• _TASK_: Among the entries below, one line contains "middle tip: (266, 493)" and another contains "pinky tip: (275, 564)". Transcribe those two lines and every line between them, exactly.

• _WORKING DATA_:
========================================
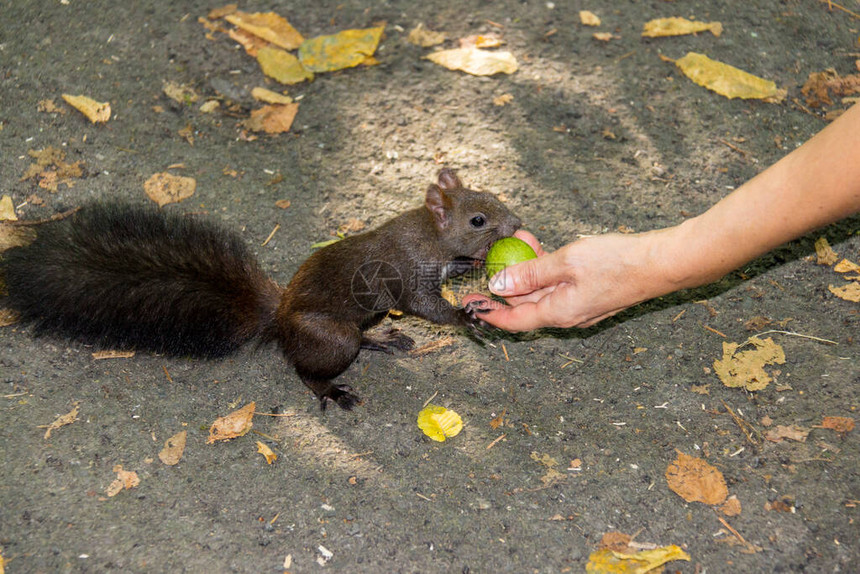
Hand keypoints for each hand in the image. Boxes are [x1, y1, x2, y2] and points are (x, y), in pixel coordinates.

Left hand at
========================================
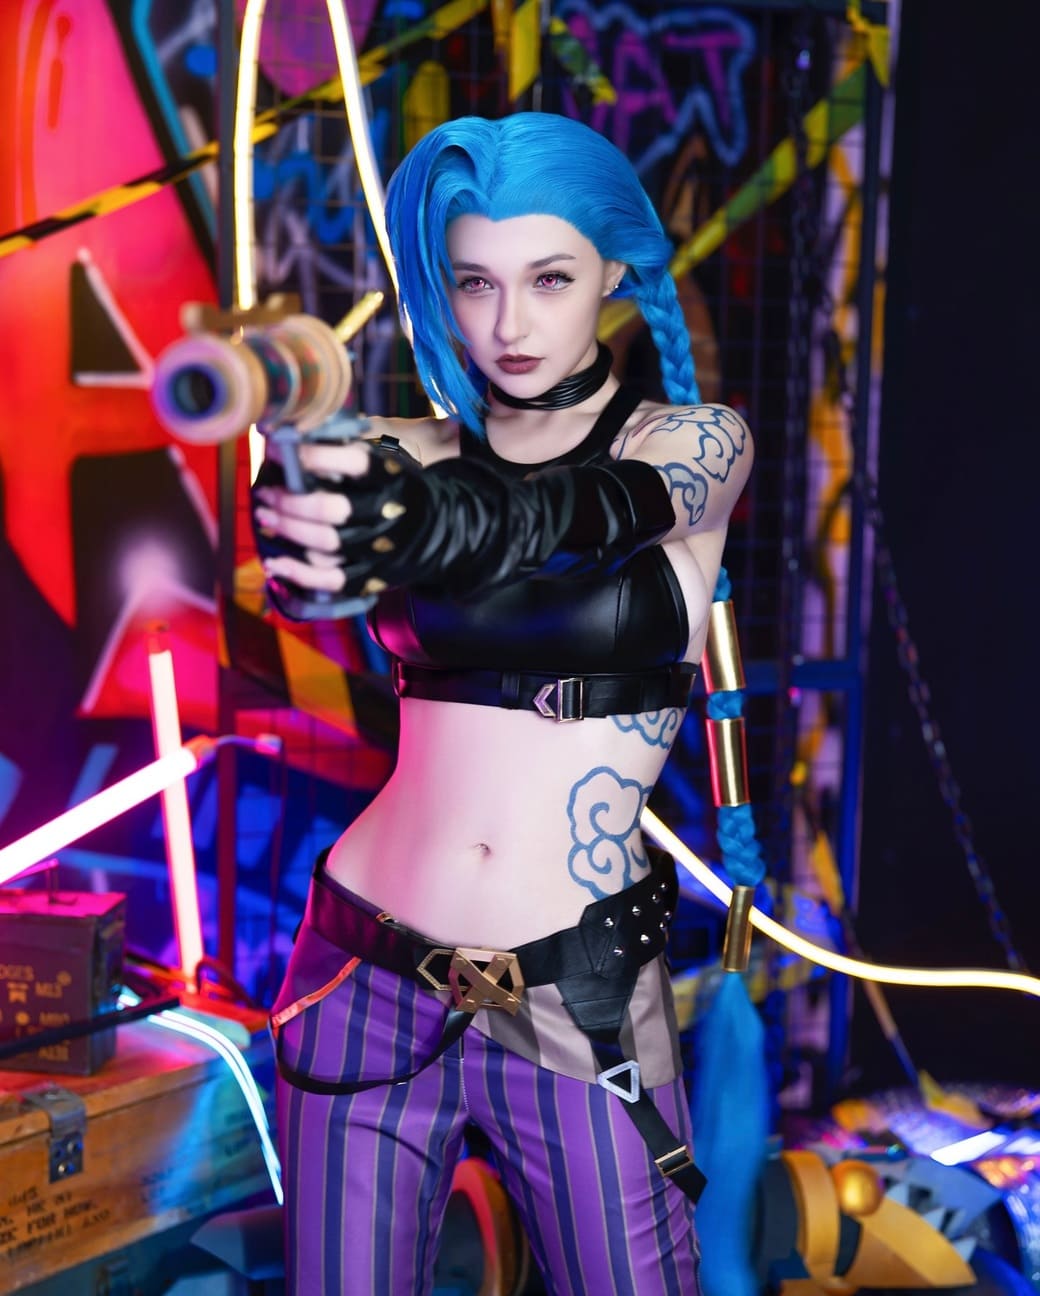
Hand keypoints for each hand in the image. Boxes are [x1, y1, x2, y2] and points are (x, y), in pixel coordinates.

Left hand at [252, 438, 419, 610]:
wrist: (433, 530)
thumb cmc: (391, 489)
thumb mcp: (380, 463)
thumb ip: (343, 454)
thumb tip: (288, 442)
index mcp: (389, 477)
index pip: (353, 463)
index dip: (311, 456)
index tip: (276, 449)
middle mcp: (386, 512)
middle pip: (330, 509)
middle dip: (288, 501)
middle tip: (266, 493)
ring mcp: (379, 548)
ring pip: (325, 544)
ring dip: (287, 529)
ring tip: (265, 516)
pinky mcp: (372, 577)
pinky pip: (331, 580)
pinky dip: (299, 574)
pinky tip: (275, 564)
========================================
• _TASK RESPONSE_:
middle tip: (266, 493)
ring mcp: (379, 548)
ring pip: (325, 544)
ring dip: (287, 529)
ring tip: (265, 516)
pinky mcp: (372, 577)
pinky pip: (331, 580)
pinky dip: (299, 574)
pinky tip: (275, 564)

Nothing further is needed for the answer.